I was exhausted, emotional, confused and scared by what was happening to you. I think Nancy was as well, although of course she must speak for herself. We had sex three times, over a period
of two weeks. I knew immediately what a terrible thing I was doing, and so did she. It wasn't about pleasure or desire or love. I don't know if you will understand when I say that our guilt, which should have prevented us, actually and paradoxically drew us together. We were partners in crime. I was filled with self-hatred and self-disgust and the only person with whom I could share this was her, because she was feeling the same. I don't know if that makes sense to you. I don't even know if it makes sense to me any more or if it is just a foolish self-justification. It was quickly over and I was relieved when a few weeks later she left the way she did, although I knew that you would be upset – as of course you were. I know that by sleeping with Nancy I not only deceived you and endangered our marriage, I doubly betrayed you because I also took away your dearest friend and damaged your brother's chance of happiness. I never told you because I could not tolerate the anguish I would cause on both these counts. I still do not know if that was the right or wrong thing to do. There have been many times over the years when I have nearly spoken about it; moments when I felt particularly close to you and suddenly realized there was a large part of myself that I was withholding. I felt at such moments that I'd poisoned the source of myself. In part, I wanted to tell you because I wanted you to forgive me (I cannot forgive myself). But that seemed a selfish reason. I have tried since then to be a good husband – it is an absurdly old-fashioned phrase but I can't think of a better one. I never for one moment stopped loving you.

Connor lit another cigarette. Blue smoke drifted above his head. He thought he heard a sound from Ethan's room, but when he listened, there was nothing.

Then there's the fact that apparently Nancy gave birth to Sonia and I am the biological father. Frankly, Gaby, I do not know what to do with this information. My mind quite literally goes blank with incomprehension when I think about it. When I was lying in bed, trying to understand its significance, I could only ask myself questions. Does it change what I did, nineteen years ago?

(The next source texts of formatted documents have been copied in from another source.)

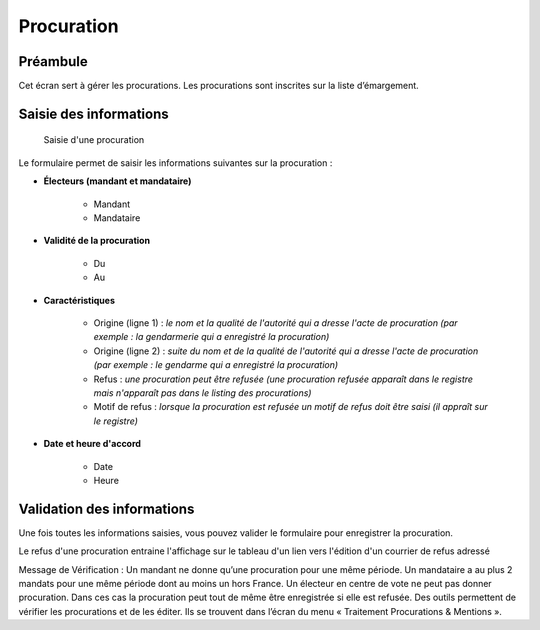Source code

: ###########
Procuration
###########

Préambule
=========

Cet écran sert à gérer les procurations. Les procurations sont inscrites sur la liste d’émargement.

Saisie des informations
=======================

.. figure:: a_saisie_procuration.png

    Saisie d'une procuration

Le formulaire permet de saisir les informations suivantes sur la procuration :

* **Électeurs (mandant et mandataire)**

    * Mandant
    * Mandataire

* **Validité de la procuration**

    * Du
    * Au

* **Caractéristiques**

    * Origine (ligne 1) : *le nom et la qualité de l'autorité qui a dresse l'acte de procuration (par exemple : la gendarmerie qui a enregistré la procuration)*
    * Origine (ligne 2) : *suite du nom et de la qualité de l'autorité qui a dresse l'acte de procuration (par exemple : le gendarme qui a enregistré la procuration)*
    * Refus : *une procuration peut être refusée (une procuration refusée apparaît dans le registre mais n'apparaît pas dans le listing des procurations)*
    * Motif de refus : *lorsque la procuration est refusée un motif de refus doit être saisi (il appraît sur le registre)*

* **Date et heure d'accord**

    * Date
    * Heure


Validation des informations
===========================

Une fois toutes les informations saisies, vous pouvez valider le
formulaire pour enregistrer la procuration.

Le refus d'une procuration entraine l'affichage sur le tableau d'un lien vers
l'édition d'un courrier de refus adressé

Message de Vérification : Un mandant ne donne qu’une procuration pour une
même période. Un mandataire a au plus 2 mandats pour une même période dont
au moins un hors France. Un électeur en centre de vote ne peut pas donner
procuration. Dans ces cas la procuration peut tout de même être enregistrée si
elle est refusée. Des outils permettent de vérifier les procurations et de les
éditer. Ils se trouvent dans l’écran du menu « Traitement Procurations &
Mentions ».
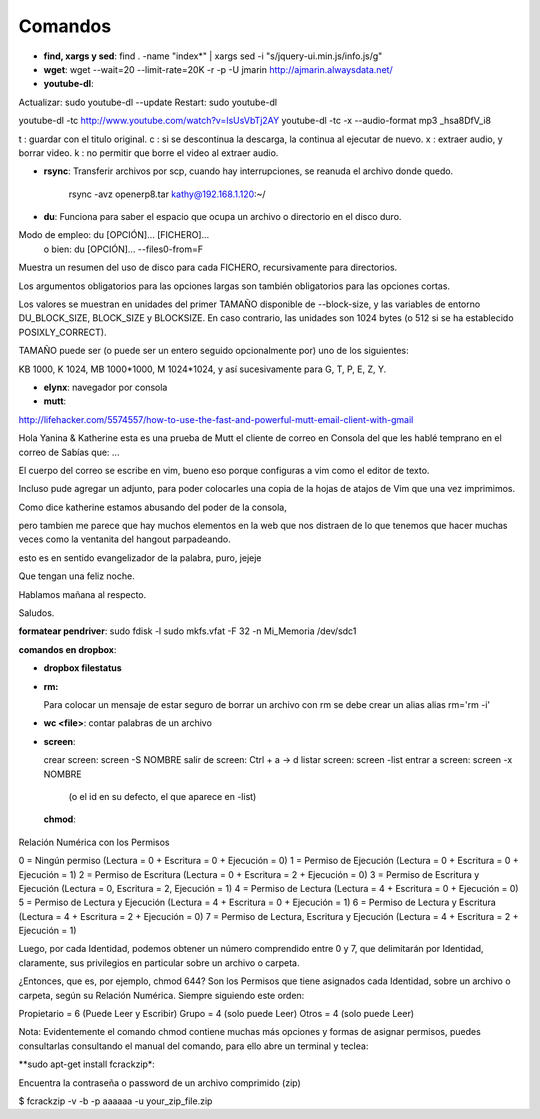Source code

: Comandos
========
- **find, xargs y sed**: find . -name "index*" | xargs sed -i "s/jquery\-ui\.min\.js/info\.js/g"

- **wget**: wget --wait=20 --limit-rate=20K -r -p -U jmarin http://ajmarin.alwaysdata.net/

- **youtube-dl**:

Actualizar: sudo youtube-dl --update
Restart: sudo youtube-dl

youtube-dl -tc http://www.youtube.com/watch?v=IsUsVbTj2AY
youtube-dl -tc -x --audio-format mp3 _hsa8DfV_i8

t : guardar con el titulo original.
c : si se descontinua la descarga, la continua al ejecutar de nuevo.
x : extraer audio, y borrar video.
k : no permitir que borre el video al extraer audio.

- **rsync**: Transferir archivos por scp, cuando hay interrupciones, se reanuda el archivo donde
  quedo.

    rsync -avz openerp8.tar kathy@192.168.1.120:~/

- **du**: Funciona para saber el espacio que ocupa un archivo o directorio en el disco duro.

Modo de empleo: du [OPCIÓN]... [FICHERO]...
       o bien:  du [OPCIÓN]... --files0-from=F

Muestra un resumen del uso de disco para cada FICHERO, recursivamente para
directorios.

Los argumentos obligatorios para las opciones largas son también obligatorios
para las opciones cortas.

Los valores se muestran en unidades del primer TAMAÑO disponible de
--block-size, y las variables de entorno DU_BLOCK_SIZE, BLOCK_SIZE y BLOCKSIZE.
En caso contrario, las unidades son 1024 bytes (o 512 si se ha
establecido POSIXLY_CORRECT).

TAMAÑO puede ser (o puede ser un entero seguido opcionalmente por) uno
de los siguientes:

KB 1000, K 1024, MB 1000*1000, M 1024*1024, y así sucesivamente para G, T, P,
E, Z, Y.

- **elynx**: navegador por consola
- **mutt**:

http://lifehacker.com/5574557/how-to-use-the-fast-and-powerful-mutt-email-client-with-gmail

Hola Yanina & Katherine esta es una prueba de Mutt el cliente de correo en Consola
del que les hablé temprano en el correo de Sabías que: ...

El cuerpo del correo se escribe en vim, bueno eso porque configuras
a vim como el editor de texto.

Incluso pude agregar un adjunto, para poder colocarles una copia de la
hojas de atajos de Vim que una vez imprimimos.

Como dice katherine estamos abusando del poder de la consola,

pero tambien me parece que hay muchos elementos en la web que nos
distraen de lo que tenemos que hacer muchas veces como la ventanita del
hangout parpadeando.

esto es en sentido evangelizador de la palabra, puro, jejeje

Que tengan una feliz noche.

Hablamos mañana al respecto.

Saludos.

**formatear pendriver**:
sudo fdisk -l
sudo mkfs.vfat -F 32 -n Mi_Memoria /dev/sdc1

**comandos en dropbox**:

- **dropbox filestatus**

- **rm:**

  Para colocar un mensaje de estar seguro de borrar un archivo con rm se debe crear un alias
  alias rm='rm -i'

- **wc <file>**: contar palabras de un archivo

- **screen**: 

  crear screen: screen -S NOMBRE
  salir de screen: Ctrl + a -> d
  listar screen: screen -list
  entrar a screen: screen -x NOMBRE
    (o el id en su defecto, el que aparece en -list)

 **chmod**:

Relación Numérica con los Permisos

0 = Ningún permiso (Lectura = 0 + Escritura = 0 + Ejecución = 0)
1 = Permiso de Ejecución (Lectura = 0 + Escritura = 0 + Ejecución = 1)
2 = Permiso de Escritura (Lectura = 0 + Escritura = 2 + Ejecución = 0)
3 = Permiso de Escritura y Ejecución (Lectura = 0, Escritura = 2, Ejecución = 1)
4 = Permiso de Lectura (Lectura = 4 + Escritura = 0 + Ejecución = 0)
5 = Permiso de Lectura y Ejecución (Lectura = 4 + Escritura = 0 + Ejecución = 1)
6 = Permiso de Lectura y Escritura (Lectura = 4 + Escritura = 2 + Ejecución = 0)
7 = Permiso de Lectura, Escritura y Ejecución (Lectura = 4 + Escritura = 2 + Ejecución = 1)

Luego, por cada Identidad, podemos obtener un número comprendido entre 0 y 7, que delimitarán por
Identidad, claramente, sus privilegios en particular sobre un archivo o carpeta.

¿Entonces, que es, por ejemplo, chmod 644?  Son los Permisos que tiene asignados cada Identidad,
sobre un archivo o carpeta, según su Relación Numérica. Siempre siguiendo este orden:

Propietario = 6 (Puede Leer y Escribir)
Grupo = 4 (solo puede Leer)
Otros = 4 (solo puede Leer)

Nota: Evidentemente el comando chmod contiene muchas más opciones y formas de asignar permisos,
puedes consultarlas consultando el manual del comando, para ello abre un terminal y teclea:

**sudo apt-get install fcrackzip*:

Encuentra la contraseña o password de un archivo comprimido (zip)

$ fcrackzip -v -b -p aaaaaa -u your_zip_file.zip
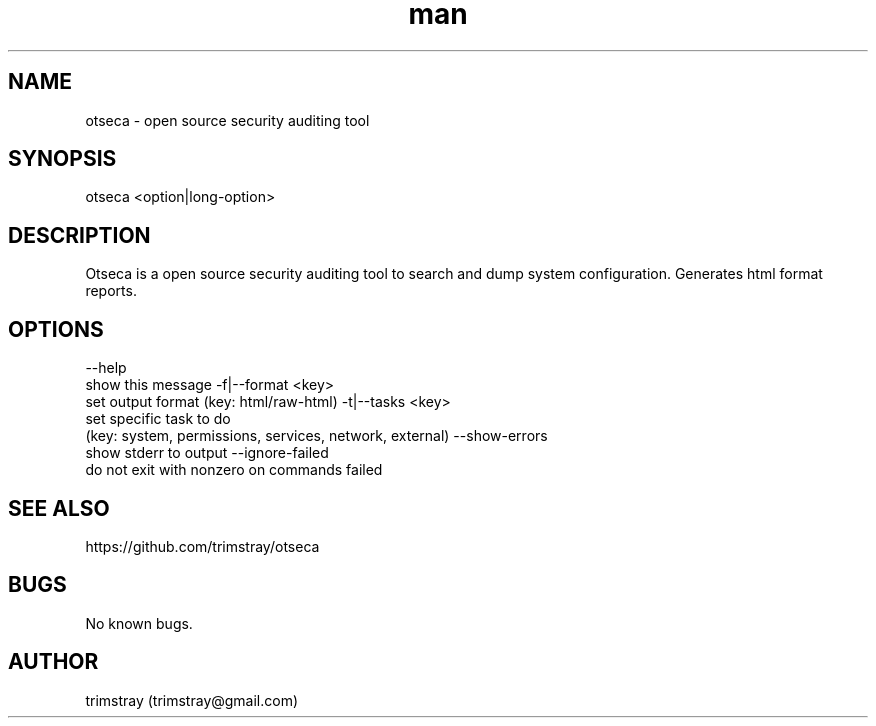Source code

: .\" Manpage for otseca.
.\" Contact trimstray@gmail.com.
.TH man 8 "29.05.2018" "1.0.3" "otseca man page"
.SH NAME
otseca \- open source security auditing tool
.SH SYNOPSIS
otseca <option|long-option>
.SH DESCRIPTION
Otseca is a open source security auditing tool to search and dump system configuration. Generates html format reports.
.SH OPTIONS
--help
        show this message
-f|--format <key>
        set output format (key: html/raw-html)
-t|--tasks <key>
        set specific task to do
        (key: system, permissions, services, network, external)
--show-errors
        show stderr to output
--ignore-failed
        do not exit with nonzero on commands failed
.SH SEE ALSO
https://github.com/trimstray/otseca
.SH BUGS
No known bugs.
.SH AUTHOR
trimstray (trimstray@gmail.com)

Does it make my actions worse? And then, of course, there are other questions now, like does she want me to meet her? Should I meet her? Should I meet Nancy? I realize that in some sense these are not questions for you to answer, yet without talking to you about it I feel I don't know what I think. I am adrift. The idea of not having you there to turn to for advice and comfort terrifies me more than I can say.

Connor's hand was aching. He laid down his pen and read through what he had written. It seemed woefully inadequate, expressing only the perimeters of his thoughts not the dark vortex at the centre; barely beginning to describe his guilt. He saw that outside the sky was becoming lighter; there was a thin strip of grey on the horizon and the stars were going out. He picked up the pen once more.

It's nearly dawn now and I am going to go out for a while. I'm not sure where, but I don't want to be around when you wake up, in case you don't want me to be. I will come home before midday and I hope you will still be here and we can talk properly.

He wanted to write, ‘I can't live without your love,' but that would seem like an appeal for sympathy or pity. He
wanted to write ‘Don't leave me.' He hesitated, looking down at the densely covered pages in front of him.

You are the loveliest woman I have ever known.

He couldn't think what else to say, so he stopped on his name, put the letter in an envelope, wrote
‘GABY'
on the outside and slid it under the door of Ethan's room. Then he dressed hastily in his jogging trousers and long-sleeved running top, slid his wallet and keys into his deep side pocket and let himself out of the house.